The optimism on Absent Fathers comes only in dribs and drabs. The first track, “Farther from Me,” addresses someone who might be an absent father. Over the slap of drum brushes and jangly electric guitar fills, Earle sings, “You won’t break my heart again. You broke it once; I was too young and it didn’t mend, I’ve suffered for your foolish heart and your desperate need, now after all this time you’re still slipping farther from me.”
“That song is talking to a lot of different people,” Earle claims. “It’s a song about abandonment and realizing that, yes, this is my mother and my father and there’s nothing I can do about it. It’s about giving up on understanding the other person. You’ve tried all you can try, and it’s not being reciprocated, and you have to admit the other puzzle pieces belong to someone else. You can let this affect your entire life, but what are you going to do about it? Am I going to go back in time and stand in front of my father and shake my finger at him and tell him to be a better father?”
Earle’s public exploration of these issues is complicated by the fact that his father is a public figure himself: Steve Earle, one of the best singer/songwriters of the Baby Boomer generation. Steve broke up with Carole Ann Hunter Earle, his third wife and Justin’s mother, when their son was very young. Much later Steve tried to make up for lost time by hiring Justin for the road band but then had to fire him for drug abuse. Justin has referenced his father in several songs and many more interviews but claims that his dad has never objected.

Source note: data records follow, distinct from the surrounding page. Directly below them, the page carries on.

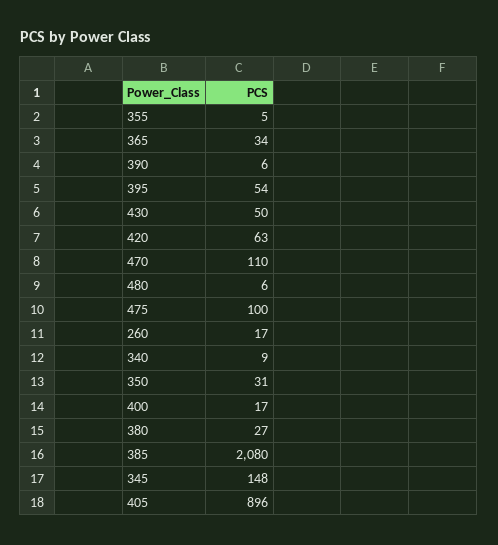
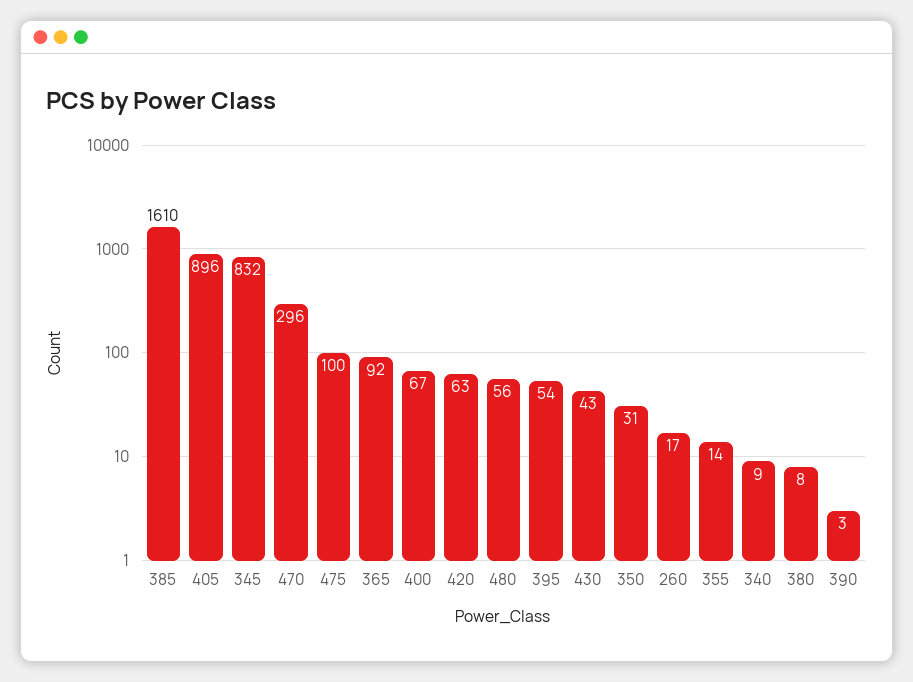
355: 5 -> 14
365: 34 -> 92
390: 6 -> 3
430: 50 -> 43
470: 110 -> 296
480: 6 -> 56
400: 17 -> 67
380: 27 -> 8
385: 2080 -> 1610
345: 148 -> 832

“No one’s been offended by it yet,” Justin claims. “My mother and father know they’ve had a huge effect on me. I’ve never said anybody’s name, and I’ve never laid our specific scenarios. My father, during his career, has done the same thing; if anything, he’s been a little more bold. There’s nothing artistic about diary entries. You have to know the difference between emotions and emotional songs. It’s an easily misunderstood line.
“And it’s not like my parents were the only single mothers and absent fathers in the world. I grew up in Nashville in a relatively poor neighborhood, probably because it was full of musicians. Unfortunately, musicians create a lot of single mothers and bastard children. So the song’s not necessarily about my mother; it’s about single mothers, and no one can deny they have their back up against the wall.”
Joshua Black Wilkins has shot the cover photo of every album Justin Townes Earle has ever released, and every photo has had a woman in it—and Wilkins insisted that woman couldn’t be someone Justin was sleeping with unless it was his wife. Amanda Shires, for example, was on the cover of 2008’s The Good Life, and Nashville teenager Kylie Cook poses with Brue on Single Mothers. For Absent Fathers, Justin was finally able to pose with a wife, the newlywed Jenn Marie Earle.
The second half of the album tracks the resurrection of Justin’s faith in romance. “When the One You Love Loses Faith” is a 6/8 R&B ballad that responds to a relationship crisis by vowing “to sort it out.” “Slow Monday” is a finger-snapping blues that declares, “I got a good woman, but she’s stubborn as hell.” “Looking for a Place To Land” is a pretty ballad, just voice and acoustic guitar, that compares the singer to an airplane. He’s crossed oceans and mountains, but now the fuel is low and the engines are choking up. He’s looking for an airstrip, a relationship where he can come safely back to earth.
“You’re going to have those tendencies your parents gave you,” Justin confesses, “but there is always room to add some things to it. Just because those tendencies were destructive in the past doesn’t mean they have to remain destructive. Yes, I’m my father’s son, but I’m proving to be a good husband. My father and a lot of other people are driven by something in life that means more to them than love. There’s nothing in the world that means more to me than my wife. I know I could become a bitch if my career goes to hell, but I know I’ll be okay if I have her.”